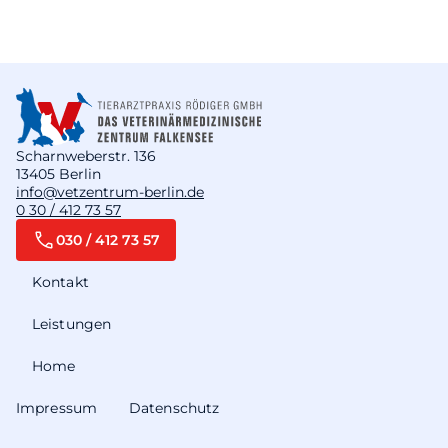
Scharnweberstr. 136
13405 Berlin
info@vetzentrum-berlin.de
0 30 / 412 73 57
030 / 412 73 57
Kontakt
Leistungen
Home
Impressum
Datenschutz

TASK DESCRIPTION -
The answer is the line holding "13405 Berlin" and all the lines after it through the end of the records, repeated exactly.

EXERCISE RESPONSE -
13405 Berlin
info@vetzentrum-berlin.de
0 30 / 412 73 57
030 / 412 73 57
Kontakt
Leistungen
Home
Impressum
Datenschutz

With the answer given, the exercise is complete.